Dentre os primeiros encaminhamentos do pré-natal também está a verificação da vacinação, além do tratamento odontológico, tendo em vista que algumas doenças bucais podem levar ao parto prematuro. “Nos preocupamos o quanto antes em identificar a gestante e iniciar o pré-natal para fazer o diagnóstico da doença ou intercorrência e tratamento disso para evitar que o bebê nasça com alguma doença, anomalia ou que ocorra até um parto prematuro”, ressalta Raquel.
Cuidado masculino
Mesmo ainda pouco difundido, o pré-natal do parceiro já está estabelecido pelo Ministério da Saúde há alguns anos e é praticado na saúde pública de Marechal Rondon. “Além da necessidade de ofertar o atendimento à saúde ao homem, não é porque a mulher está gestante que ela não vai manter relações sexuais. Ela pode e deve, salvo contraindicações médicas, mas quando o parceiro não faz o acompanhamento médico pode ocorrer a transmissão de doenças que podem acometer o feto”, salienta a coordenadora da Atenção Primária e Básica.

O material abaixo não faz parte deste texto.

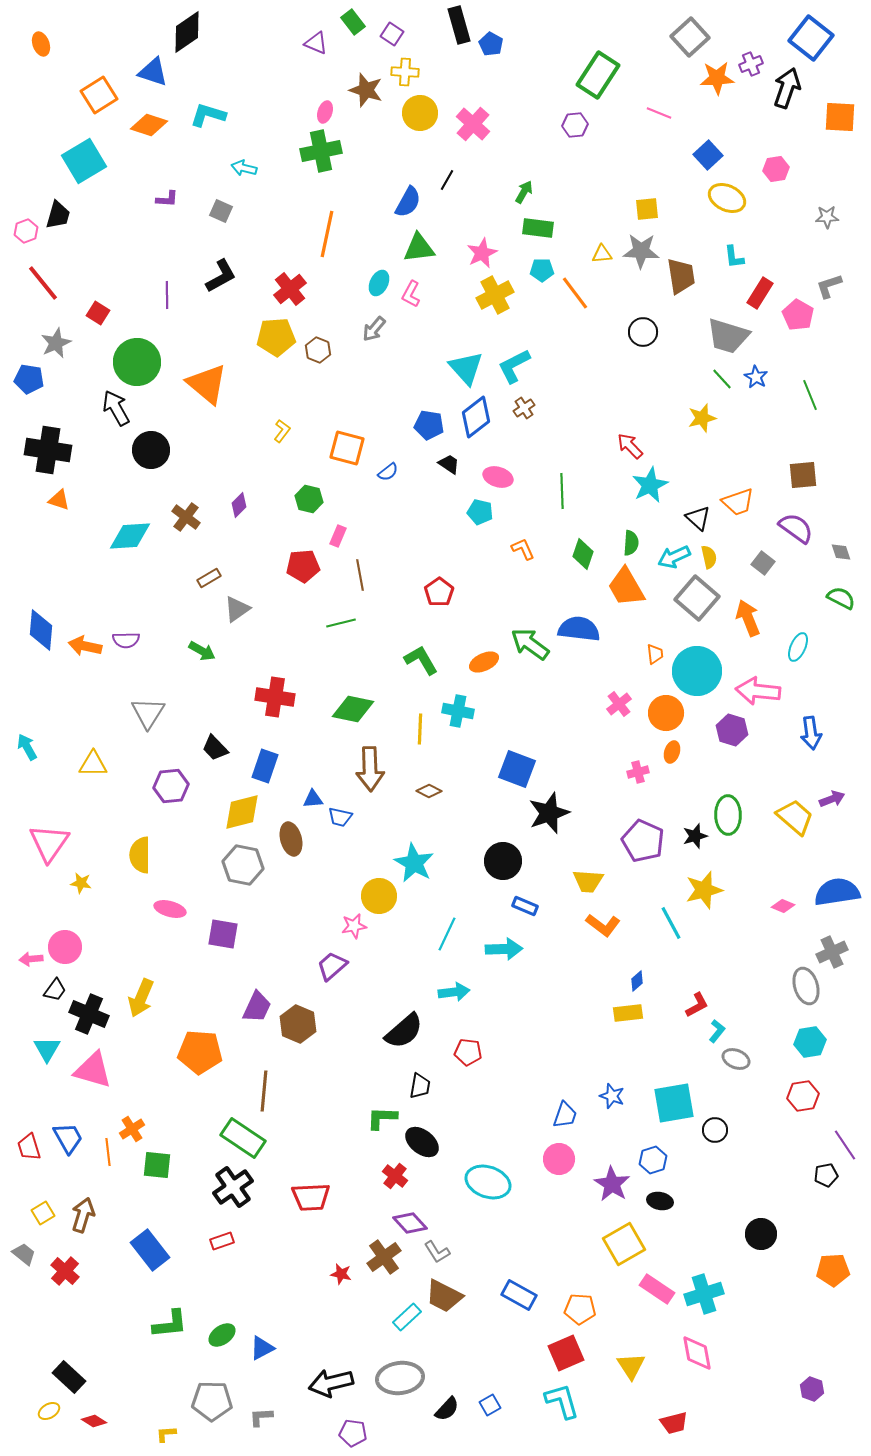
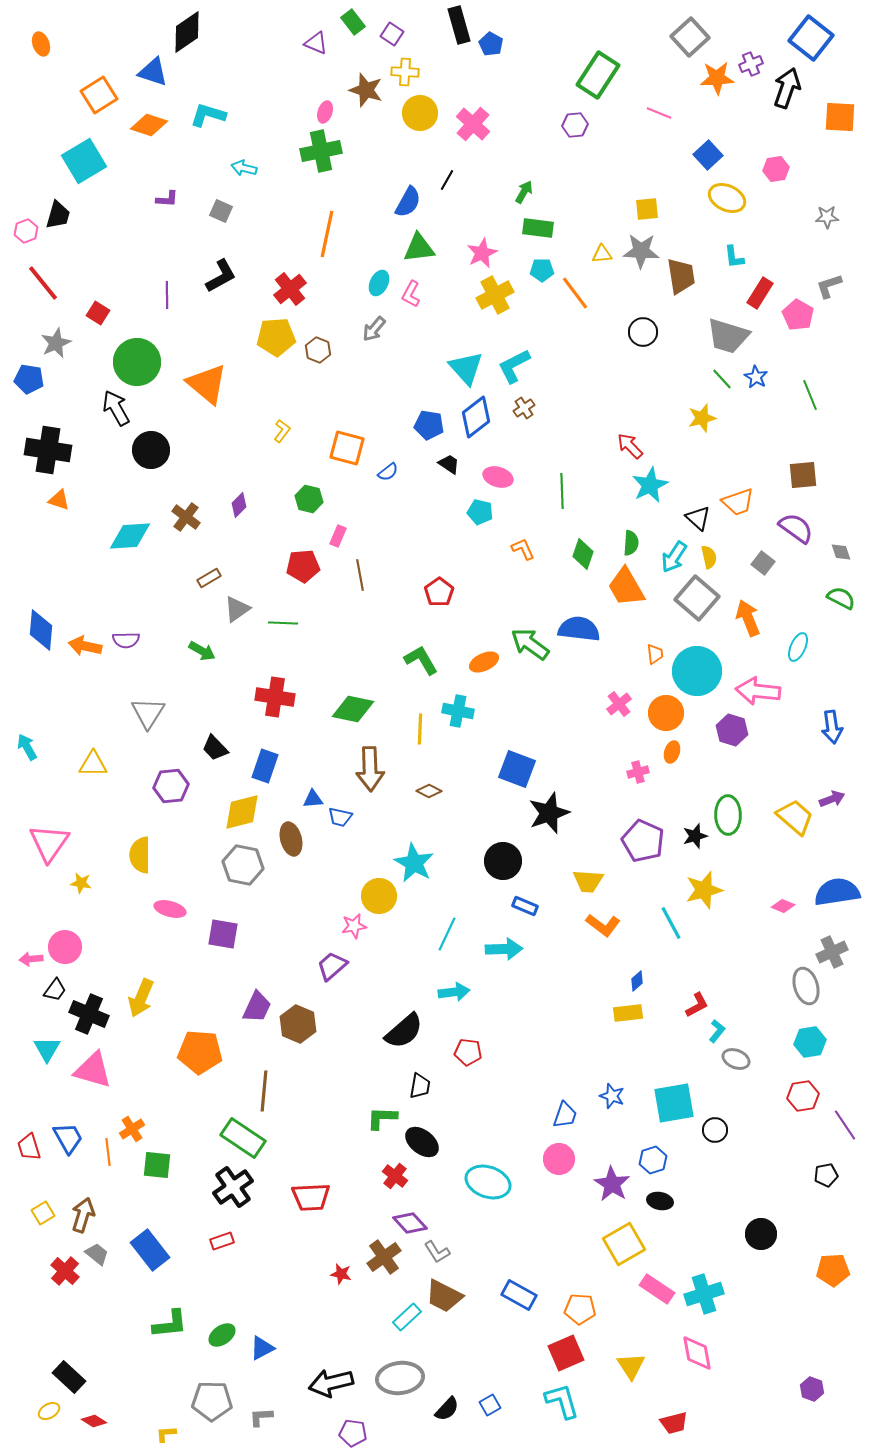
cyan arrow at (674, 557): rotated 32 degrees counterclockwise
green line at (341, 623): moved 58 px left; rotated 16 degrees clockwise
blue arrow at (811, 733): moved 21 px right, 6 px up
purple line at (845, 1145): moved 20 px up
gray trapezoid at (24, 1254): moved 73 px right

Ela expõe que, acima de tudo, deve ser observado que a criança é fruto da união de pai com mãe, de forma que a união de problemas dos dois, quando não detectados, também pode refletir na criança. “O pré-natal do homem vem com um propósito de que não se deve olhar apenas para a gestante e para a criança, porque essa criança também tem um pai e esse cuidado também precisa ser ofertado a ele”, sintetiza.

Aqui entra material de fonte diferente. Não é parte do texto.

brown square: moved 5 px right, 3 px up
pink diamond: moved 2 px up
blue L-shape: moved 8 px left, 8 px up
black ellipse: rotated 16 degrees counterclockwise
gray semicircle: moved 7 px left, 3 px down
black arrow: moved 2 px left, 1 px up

Diferente do pré-natal oferecido à gestante, o protocolo seguido para o público masculino não é tão intenso quanto para as mulheres, porém, há uma lista de exames e consultas que devem ser feitas pelo homem quando sua parceira confirma a gravidez. “São feitos exames de colesterol, diabetes, hemograma, os testes rápidos de HIV, sífilis, hepatite B e C, avaliada as questões de vacinação, pois se o pai tem alguma doença infectocontagiosa, depois que a criança nascer, ele pode colocar o filho em risco, além de ele ser encaminhado para o atendimento do odontologista”, detalha Raquel.
O pré-natal do parceiro também objetiva contextualizar a importância do envolvimento consciente e ativo dos homens nas ações voltadas ao planejamento reprodutivo e familiar que pode ser positivo não apenas para as crianças e mulheres, mas especialmente para os homens, por aproximá-los da arena do afeto e do cuidado. “Buscamos cada vez mais trazer o parceiro para participar do pré-natal, pois é o casal que está grávido. Nas consultas mensais, sempre são passadas orientações que, após o nascimento do bebê, são válidas tanto para o homem quanto para a mulher. Ele será o apoio dela nos momentos do dia a dia com a criança”, diz.